Grafana Labs has reported a significant security incident involving its GitHub environment, linked to a widespread TanStack npm supply chain attack. This breach is associated with the ‘Mini Shai-Hulud’ campaign, a recent ransomware threat.
Incident Overview and Initial Response
The breach, identified on May 11, 2026, led to unauthorized access to Grafana’s internal repositories. By May 16, the attackers demanded a ransom, threatening to disclose the compromised data. Grafana Labs traced the intrusion back to malicious packages disseminated via the TanStack npm ecosystem, highlighting a broader supply-chain vulnerability.
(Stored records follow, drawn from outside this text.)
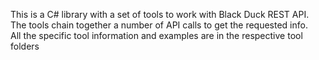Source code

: This is a C# library with a set of tools to work with Black Duck REST API. The tools chain together a number of API calls to get the requested info.  
All the specific tool information and examples are in the respective tool folders

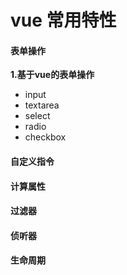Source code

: # vue 常用特性

#### 表单操作

<strong>1.基于vue的表单操作</strong> 

- input
- textarea
- select
- radio
- checkbox

#### 自定义指令

#### 计算属性

#### 过滤器

#### 侦听器

#### 生命周期

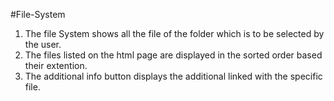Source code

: #File-System
1. The file System shows all the file of the folder which is to be selected by the user.
2. The files listed on the html page are displayed in the sorted order based their extention.
3. The additional info button displays the additional linked with the specific file.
Attackers exploited compromised npm dependencies to infiltrate Grafana’s systems. Despite initial remediation efforts, a GitHub workflow token was overlooked, allowing continued unauthorized access. This token enabled the attackers to access various repositories, including internal and private projects.
Data Compromised and Security Measures
Despite prompt token rotation, a compromised CI/CD workflow was identified, facilitating data exfiltration by the attackers. Grafana confirmed the leakage of parts of its codebase and internal operational repositories. The exposed data comprised both public and private source code, internal documentation, operational data, and business contact information.
Crucially, Grafana assured that no customer environments, production systems, or Grafana Cloud infrastructure were affected. Additionally, there is no evidence indicating any alteration of source code by the attackers.
Response and Future Outlook
Upon receiving a ransom demand on May 16, Grafana refused to comply, following FBI advice against ransom payments due to their potential to encourage criminal activities. Grafana’s immediate response involved rotating all GitHub automation and workflow tokens, auditing repository activities since the breach date, and implementing enhanced monitoring across its GitHub environments.
Federal law enforcement agencies have been informed, and Grafana is actively collaborating with ongoing investigations. This incident underscores the escalating risk of software supply chain attacks targeting development ecosystems. It highlights the critical need for stringent dependency validation and robust CI/CD security measures.
Grafana Labs continues to analyze logs, telemetry, and repository activities as part of its ongoing investigation. A comprehensive post-incident report will be published following the conclusion of these efforts. The company has reassured customers and open-source users that no immediate actions are necessary, given that no downstream compromise has been detected.